Naperville Township on track to levy $800,000 for 708 board, a tenth of the maximum amount possible

As Naperville Township prepares to levy property taxes for its 708 Mental Health Board for the first time, decision-makers say they are staying intentionally prudent.

Township officials are expected to OK an $800,000 levy on behalf of the board, far less than the maximum $8 million amount they could’ve requested.

The austerity was a measured decision, officials say.

“(We) have a duty to determine what needs are in the community and then to find a pathway forward to responsibly provide for that,” Naperville Township Assessor Matthew Rasche said.

“In determining what this … budget should be, we wanted to make sure that it was an amount sufficient to do some demonstrable good in the community without being so much that we wouldn’t know how to spend it.”

Naperville’s community mental health board is still a relatively new and exploratory venture, Rasche said. Voters, by referendum, approved creating the body just over a year ago.

Dozens of mental health boards service communities, municipalities and townships across the state. Governed by the Illinois Community Mental Health Act, the boards use property tax funds to improve local behavioral health services, including those tied to mental health, developmental disabilities and substance abuse.

When asked if they wanted a Naperville version on ballots last year, nearly 60% of voters in the township said yes.
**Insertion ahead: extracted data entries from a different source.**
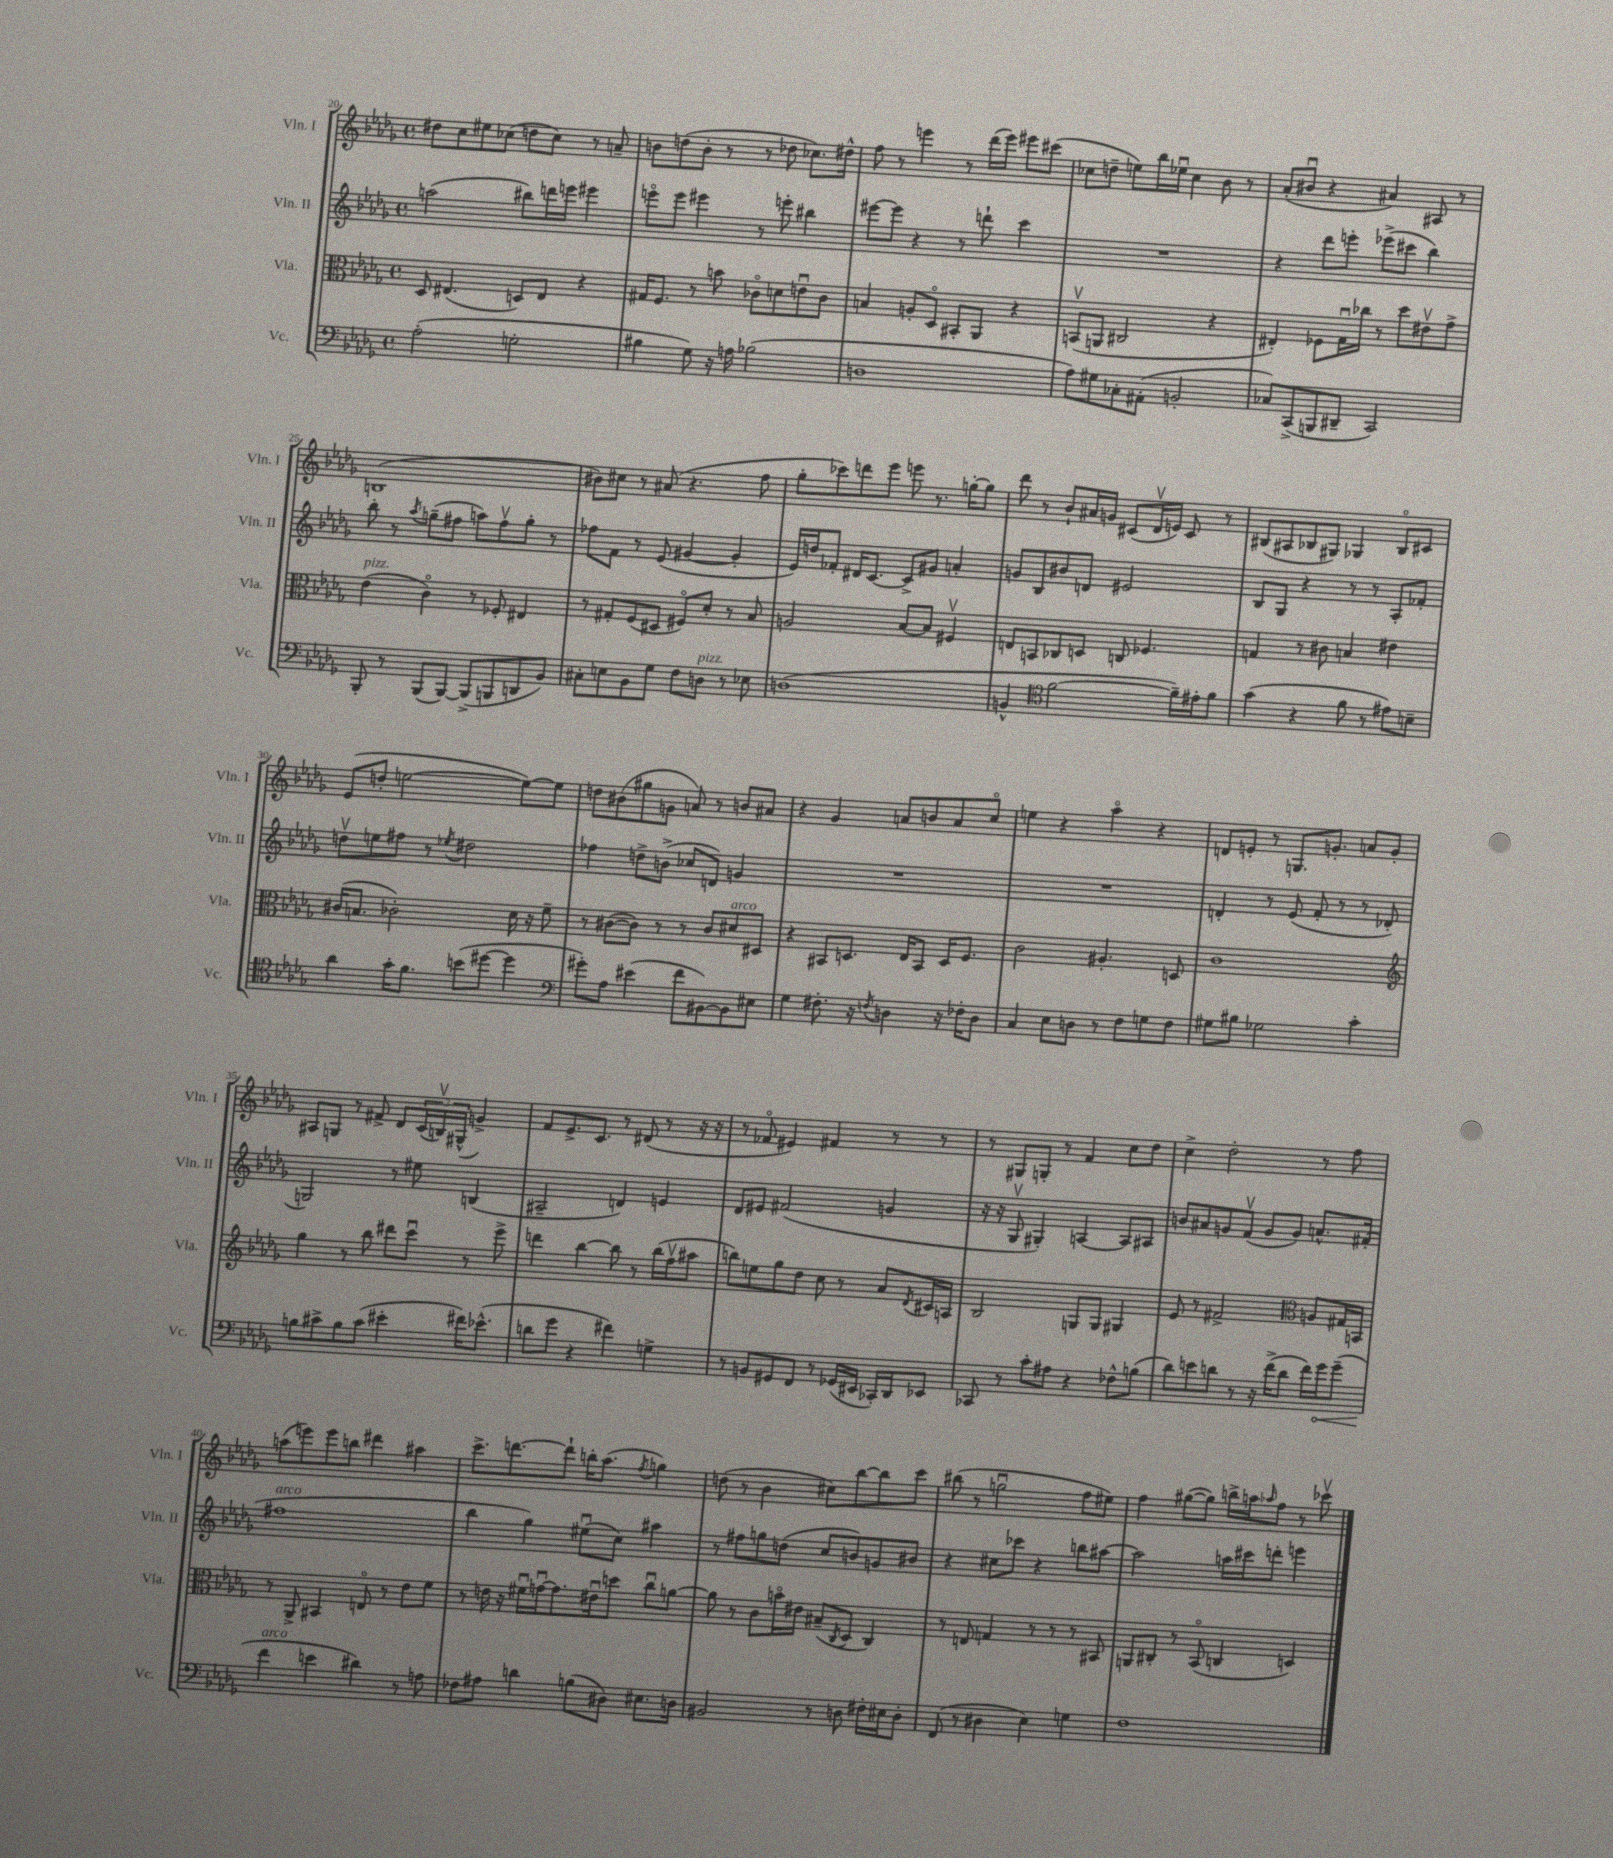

**kern	**kern	**kern	**kern
*staff4	*staff3	*staff2	*staff1
*clefF4	*clefC3	*clefG2	*clefG2
*k[b-e-a-d-g-]	*k[b-e-a-d-g-]	*k[b-e-a-d-g-]	*k[b-e-a-d-g-]
*M4/4	*M4/4	*M4/4	*M4/4
*met(c)	*met(c)	*met(c)	*met(c)
(2A-'\	8D-/	(2aa\	8dd#\L
.	(4.E#/	.	8cc\
.	.	.	8ee#\
.	.	.	(8cc-\J
2G'\	8D/L)	8bb#\L)	8dd\L
.	8E#/J	16ddd\L	8cc-\J)
.	.	16eee\JJ	.
.	4r	4eee#\	8r
.	.	.	8a~/
=	=	=	=
4B#\	16G#/LK	8eeeo\L	8b\L
.	8.F/J	.	.
.	.	8eee\J	(8dd\
8G-\)	8r	4eee#\	8b'\J
16r	8b\	.	8r
16A\	.	.	.
(2B-\	8c-o\L	8r	8r
.	8d\	8eee'\	8dd-\
.	8eu\	4bb#\	8.cc-\L)
.	8c-\J	.	.
.	.	.	16dd#^^\Jk
=	=	=	=
1D	4B/	[8eee#\L	8ff\
.	.	8eee#\]J	8r
.	8A'/L	4r	4eee\
.	8D-o/J	.	.
.	8BB#'/L	8r	8r
.	8AA-/J	8ddd`\	(16ddd-\LL
.	.	.	16eee\JJ)
.	4r	4ccc\	8eee#\L
.	.	.	(8ccc#\J
=	=	=	=
8A-\L)	(8BBv/L	1r	8cc-\L
8G#\	8AA/J	.	8dd~\J
8C-'\	2C#/	.	8ee\L)
(8AA#'\J	.	.	16bb-\L
.	.	.	16ee-u\JJ
2BB'/	.	.	4cc-\
.	4r	.	8b-\
.	.	.	8r
=	=	=	=
8C-/L)	4E#'/)	4r	(8a-'/L
(8CC^/	.	.	8b#u/J
8BBB/	8F-\L	8ddd-\L	4r
8DD#~/J	16G-u\L	8eee'\J	.
.	16cc-\JJ	.	.
2CC/)	8r	(8eee-^\L	4a#/)
.	8dd-\L	8ccc#\J	.
.	8e#v\	4bb-\)	8A#/
.	8g-^\J	.	8r
=	=	=	=
8BBB-'/	(4e-\	8bb-'\	(1B
8r	.	8r	.
.	.	8qaa-/	.
(8BBB-/L	4co\)	(8gg~\L	.
[8BBB-/J)	.	8ff#\J	.
(8BBB-^/]L	8r	8aa\L)	.
8BBB/	8F-'/	8ff#v\	.
8DD/	4E#/	8gg'\J	.
8BB-/J)	.	8r	.
=	=	=	=
8C#'\L	8r	8ff-\L	8b#\L)
8E\	8G#'/L	8f\J	8cc#\J
8BB-\	(8F/	8r	8r
8G-\J	8D#/J	(8e-/	(8a#/
8F\L	8F#o/L)	[4g#/	4.r
8D\J	8d-'/J	.	.
8r	8r	4g#'/]	.
8E-\	8B-/	.	8ff\
=	=	=	=
(1D	2A/	16e-/LL)	8gg-'\L
.	.	16dd/J	.
.	.	8f-'/J	8ccc-\)
.	.	16d#/LK	8ddd\
.	.	[8.c/J	.
.	.	.	8eee-\J
.	[8B-/L	8c^/]L	8eee\
.	8B-/]J	8g#/J	8.r
.	4F#v/	4a'/	.
.	.	.	[16gg'\LK
.	.	.	8gg\]J
=	=	=	=
4BB^^/	8E/L	8g/L	8ddd-\
.	8BB/	8B-/	8r
*clefC4	*	*	*
[2f\	8C-/	8b#/	8b-`/L
.	8D/J	8d/J	16a#/L
.	.	.	16g/JJ
.	8C/	2e#/	(8c#/L
.	4.F-/	.	16d-v/L
.	.	.	16e/JJ)
16f~\]LL)	.	.	8c#/
16e#'\J	.	.	.
8f\J	.	.	8r
=	=	=	=
(4g-\	4G/	8B-/L	(8B#/L
.	.	8G-/J	8A#/
4r	8r	4r	8B-/
.	8c#\	.	8G#/J)
8f\	4B/	8r	4G-/
8r	.	8r	.
8e#\L)	4e#\	8A-'/L	8B-o/L
8B~\J	.	8f-'/J	8c#/J
=	=	=	=
4a-\	(16c#/LK	8ddv\L	(8e-/L
.	8.B/J	.	.
.	.	8ee\	8dd'/J
16g-'\LK	2c-'\)	8ff#\J	[2ee\
8.f\J	.	.	.
.	.	8r	.
.	.	8qee-/	.
(8b\L	.	2dd#\	.
[8dd#\J	.	.	.
4dd#\]	16d-\	.	8ee\_L)
.	16r	.	.
.	8f~\	.	8ee\]J
=	=	=	=
*clefF4	*	*	*
8g#'\L)	8r	4ff-\	8dd\L
8A-\J	([8c#\L	.	(8b#\
(4e#\	8c#\]J)	8dd^\L	8gg#\
.	8r	(8b^\J	8g\J
8f\L	8r	8cc-/L	8a/)
[8BB#\)	8c#/L	8d/J)	8r
8BB#\]	8d#/	4g/	8b/L
8E#\J	8D#/J	.	8a#/J
=	=	=	=
4G-\	4r	1r	4r
8.F#'\	8BB#/L	.	4g-/
.	8.D/J	.	.
16r	.	.	.
8qF/	.	.	.
4D\	.	.	8a/L
.	16E-/LK	.	.
.	8BB#/J	.	8b/
16r	16D/LK	.	8a/
16F-'\LK	8.F/J	.	.
8D\J	.	.	8cco/J
=	=	=	=
4C/	2c\	1r	4ee\
8E-\L	.	.	4r
8D\J	.	.	.
8r	4.A#'/	.	4aa-o\
8F\L	.	.	.
8G\	.	.	4r
8F\J	8D/	.	.
=	=	=	=
8G#\L	1c	4d'/	8d/L
8B#\J	.	.	8e'/J
2G-\	.	8r	8r
.	.	(8e-/	8.G/L
.	.	8f'/	.
.	.	.	8.g'/J
.	.	8r	.
4c'\	.	8r	8a/L
.	.	8d-'/	8g'/J
=	=	=	=
*	*clefG2	*	*
8B\L	4gg-\	2G/)	8A#/L
8c#^\	.	.	8G/J
8B\	8r	.	8r
(8c#\J	8bb-\	.	8f#^/
4e#'\	8ddd#\L	8r	8d-/L
.	8cccu\J	8ee#\	(24c/L
.	.	.	24Bv/)
.	.	.	(24G#^^/JJ
16f#\LK)	8r	(4B/	4g^/)
(8.e-^^\J	.	.	.
.	8eee-^\	.	.
=	=	=	=
8d\L	4ddd\	2A#~/	8f/L
8g-\J	.	.	8.e-^/
4r	[4bb-\	.	.
.	.	.	8.c/J
4f#\)	8bb-\]	4d/)	8r
.	8r	.	(8d#/
4G^\	(16bb-\LL	4e/	8r
.	16ffv\J	.	.
.	8aa#\J	.	16r
.	.	.	16r
=	=	=	=
8r	8bb\L)	8d-/L	8r
8BB/L	8ee\	8e#/J	8f-o/
8GG#/	8gg-\	(2f#/	4e#/)
8FF/J	8dd-\J	.	.
8r	8cc\	.	4f#/
(16GG-/LL	8r	.	.
16EE#/JJ	.	.	.
16CC-'/LL)	8a-/L	4g/	8r
16DD-/J	.	.	.
.	8qd-/	.	.
8EE-/J	16c#/L	.	8r
.	16A/JJ	.	.
=	=	=	=
8CC-/	2B-/	16r	8r
.	.	16r	.
8r	.	8G-v/	8G#/L
8c'\L	.	4G#'/)	8G'/J
8A#\J	.	.	8r
4r	8G/L	[4A/	4f/
.	8G/J	.	.
8F-^^\L	4G#/	8A/]L	8cc\L
(8B\J	.	8A#/J	8dd-\J
=	=	=	=
8d-\L)	8e-/	8b/L	4cc^\
8e\	8r	8a#/	.
8d\J	2f#^/	8g/	2dd-'\
8r	.	(8fv/J	.
16r	.	8g/L	.
(16f^\LK	.	.	.
8d\J	.	8g/J)	.
*	*clefC3	*	*
16f\LL)	8A/L	8.a^^/L	8r
16g-\J	.	.	.
(8g-~\J	16G#/L	.	8ff\
.	16BB/JJ	(16f#'/Jk	.
=	=	=	=
4f\	8r	1ff#	(8aa\L
.	8AA-^/	.	8eee\)
4e\	4BB#/	.	8eee\
.	.	.	8bb\J
4d#\)	8Eo/	.	4ddd#\
.	8r	.	.
8r	8e-\L	.	4aa#\
8A\	8f\J	.	.
=	=	=	=
8F-\L	8r	4bb-\	8.ccc^\L
8A#\J	16e\	.	.
.	16r	.	[8.ddd\
4d\	16f#u\LL	4gg-\)	.
.	[16gu\J	.	.
.	8.g\]	.	8ddd`\]J
(8B\L	.	(8ee#u\L	16bb'\LK
.	16e#u\k	.	(8.aa-\J
8D#\J)	8dd\J	8cc\J)	.
.	.	.	8qff/
8.E#\L	8ccu\L	4aa#\	4gg\)
.	[8a\J	.	.
16D\Jk	.	.	.
=	=	=	=
2BB#/	8a\]	8r	(8dd\
.	8r	8ff#\L	8r
.	8c\L	8gg\	4b-\
.	16bo\L	(8dd\J	.
.	16e#\JJ	.	.
8r	(8B#~/L	8cc/L	8cc#\L)
.	8qC/	.	.
8D\	8D-/J	8b/)	[8bb-\
16F#'\LL	4C/)	8g/	8bb-\]
16E#\J	.	.	.
8D'\J	.	8b#/J	8ccc\J
=	=	=	=
(8FF/	8r	4r	(8bb#\
8r	8E/	.	8r
4D#\	4G/	8cc#\L	2ggu\
.	.	8ccc-\J	.
4E-\)	8r	4r	.
.	8r	.	.
4G\	8r	8bb\L	8ff\L
.	8BB#/	[8aa#\J	8ee#\J)
=	=	=	=
1F	8AA/L	2aa#\]	4ff\
.	8C#'/J	.	.
.	8r	.	([8gg#\L
.	(8BB-o/	.	8gg#\]J)
.	4C/	16aa\LL	16bb^\LL
.	.	16ccc#\J	16aa\J
.	.	.	16qqaa-/
.	.	8ddd'\J	8ff\J
.	4D/)	4eee\	8r
.	.	.	8ccc-v\
==	==	==	==
*-	*-	*-	*-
The approved referendum also allowed Naperville Township to levy up to 0.15% annual property tax that would serve as its mental health board’s source of revenue. Imposing the full amount would yield about $8 million but the body doesn’t need that much, Rasche said.

“This is our first year,” he said. “This is inaugural. … We wanted to be very judicious with the taxpayer funds and to not get ahead of our skis.”

Rasche is one of nine members on Naperville Township’s mental health board. Other members consist of local mental health professionals, community volunteers and two other township officials, including Supervisor Eddie Bedford.

The group has met intermittently since forming. According to Bedford, meetings “have been very, very productive.”

“(We’ve) had lots of conversations so far about where we can go and where we should go,” he said. “And then a lot of discussion on what the levy should look like.”

Bedford said it was, for the most part, a unanimous vote to seek $800,000.

“The bottom line is that we could have levied up to $8 million,” he said. “(But) the township itself functions on $3.6 million. To levy $8 million, I think the taxpayers would have come after us like crazy.”

With the amount requested, the average township homeowner will see their tax bill go up about $21.

“I think (the $800,000) is a good starting point,” Bedford said.

Final levy approval is to be made at the township board’s Dec. 12 meeting. State law requires that taxing districts file tax levy documents with the county clerk by the last Tuesday in December, which this year is Dec. 26.

Bedford says Naperville Township is “right where we should be’' in developing a mental health board. That’s despite the board’s future being uncertain just a few months ago.

In August, concerns surfaced that not only Naperville’s referendum, but those establishing mental health boards in several other suburban communities were invalid because they didn’t include certain language and details required by state law. The technical error jeopardized local governments’ ability to collect revenue for their mental health board programs next year.

Last month, however, Illinois lawmakers validated the questioned referendums with Senate Bill 690.

Gov. J.B. Pritzker signed the bill Nov. 17, according to Illinois Senate Democrats communications specialist Erin Carney. It went into effect immediately, she said.

“We were very sensitive to the issue that was happening downstate,” said John Waller, Naperville Township trustee and a mental health board member.

“They took it just about to the wire (in getting it passed). It would have been a real time crunch if they had taken it any further. … We convened a special meeting less than a week after they made that decision so that we could get this whole process going and make sure we were doing the right steps.”

Still, even while confusion was being worked out, Waller and Bedford resolved that “we were going to keep going until someone told us not to,” Waller said.

“If we put a pause on things, then you just stopped all the momentum going forward,” he said. “It just defeats the purpose. If the legislature was going to tell us to stop everything, we were prepared to do that. But we also wanted to make sure we were following our plan.”

With the obstacles cleared, Waller said he and other board members are now working towards developing a one-year and three-year plan for how they can best allocate tax revenue. The board plans to engage with local mental health organizations to ensure funding goes where it is most needed, he said.

“I think we need to reach out to (those partners) just as a starting point to ask (them), ‘Where are your gaps? Where are your shortfalls? In the best of all possible worlds, if you could expand your mental health programs, what would that look like? And how could we help you get there,’” Waller said. “That’s going to be our focus.”